So you’re thinking of putting in a dock. Once you’ve decided on the location, type, and size of your dock, talk to your local building officials about which permits you need and from which regulators. Some situations are likely to trigger more paperwork:
Your dock’s in an Alberta lake year-round
Alberta Environment and Parks will let you apply for a permit if you really want to, but the ministry warns that “in general, permanent structures on the bed and shore of a lake are not approved for private use.”
Or it’s a crib dock
Yes, new crib docks can be built in some places, but the rules have tightened. No matter how small a crib is, you’ll probably need permits from several levels of government. Repairs and dry onshore cribs that support one end of the dock are usually
okay, but ask first.
It has all the fixin’s
Dock structures for “non-moorage purposes,” such as hot tubs, boathouses, and sheds, are further regulated in many places. Get advice from the local pooh-bahs.

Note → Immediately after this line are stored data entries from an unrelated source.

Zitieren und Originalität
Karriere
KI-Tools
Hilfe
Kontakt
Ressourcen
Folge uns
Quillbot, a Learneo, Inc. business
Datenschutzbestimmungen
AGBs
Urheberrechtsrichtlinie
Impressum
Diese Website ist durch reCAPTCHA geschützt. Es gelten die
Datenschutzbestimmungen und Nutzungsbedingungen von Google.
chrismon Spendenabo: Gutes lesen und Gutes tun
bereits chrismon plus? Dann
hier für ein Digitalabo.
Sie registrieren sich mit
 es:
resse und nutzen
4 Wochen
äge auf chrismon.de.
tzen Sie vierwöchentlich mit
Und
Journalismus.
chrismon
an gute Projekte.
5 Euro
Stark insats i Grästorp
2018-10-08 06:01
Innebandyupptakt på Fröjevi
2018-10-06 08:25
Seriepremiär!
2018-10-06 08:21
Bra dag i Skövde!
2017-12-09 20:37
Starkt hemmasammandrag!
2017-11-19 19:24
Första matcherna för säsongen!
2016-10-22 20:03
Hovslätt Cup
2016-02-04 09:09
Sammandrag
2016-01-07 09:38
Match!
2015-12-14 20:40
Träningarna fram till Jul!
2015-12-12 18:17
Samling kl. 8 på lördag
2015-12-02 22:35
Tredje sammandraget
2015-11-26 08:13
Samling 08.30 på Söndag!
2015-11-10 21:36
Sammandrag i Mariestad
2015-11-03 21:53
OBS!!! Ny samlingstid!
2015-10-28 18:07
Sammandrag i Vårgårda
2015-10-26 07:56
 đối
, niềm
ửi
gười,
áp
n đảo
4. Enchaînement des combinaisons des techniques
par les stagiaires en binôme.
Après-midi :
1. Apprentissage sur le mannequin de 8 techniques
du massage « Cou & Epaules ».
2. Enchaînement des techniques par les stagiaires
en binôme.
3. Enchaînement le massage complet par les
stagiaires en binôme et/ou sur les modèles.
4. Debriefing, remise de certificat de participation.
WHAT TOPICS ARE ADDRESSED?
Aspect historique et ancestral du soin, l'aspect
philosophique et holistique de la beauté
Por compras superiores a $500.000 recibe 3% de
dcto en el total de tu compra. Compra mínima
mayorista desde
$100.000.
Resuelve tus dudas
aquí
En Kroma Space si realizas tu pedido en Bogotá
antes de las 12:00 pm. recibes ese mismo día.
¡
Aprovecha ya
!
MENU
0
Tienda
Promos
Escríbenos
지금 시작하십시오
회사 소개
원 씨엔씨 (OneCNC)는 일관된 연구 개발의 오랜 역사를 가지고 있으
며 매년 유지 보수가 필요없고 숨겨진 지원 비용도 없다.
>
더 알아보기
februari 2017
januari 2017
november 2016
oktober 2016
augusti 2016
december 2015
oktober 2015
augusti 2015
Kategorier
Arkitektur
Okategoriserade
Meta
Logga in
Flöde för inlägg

It’s on high-traffic water
Transport Canada cares about docks on “charted navigable waters” (check at geoportal.gc.ca, by clicking on “View the gallery” and opening the Canadian Hydrographic Service Chart Index). Essentially, you can’t hamper regular boat traffic on those waterways.
Or it’s big
In B.C., for example, docks bigger than 24 sq. metres or wider than three metres need a provincial okay (as do those on marine waters). Across Canada, docks larger than 20 sq. metres and smaller ones that may damage fish habitat need a review by Fisheries and Oceans Canada.
If it’s in Ontario
As of June, regulatory changes mean that work permits are only required when a crib for a dock or a boathouse physically touches more than 15 sq. metres of shore lands. Floating and cantilever docks, and structures with cribs less than 15 sq. meters, will not need work permits, as has been the case for years.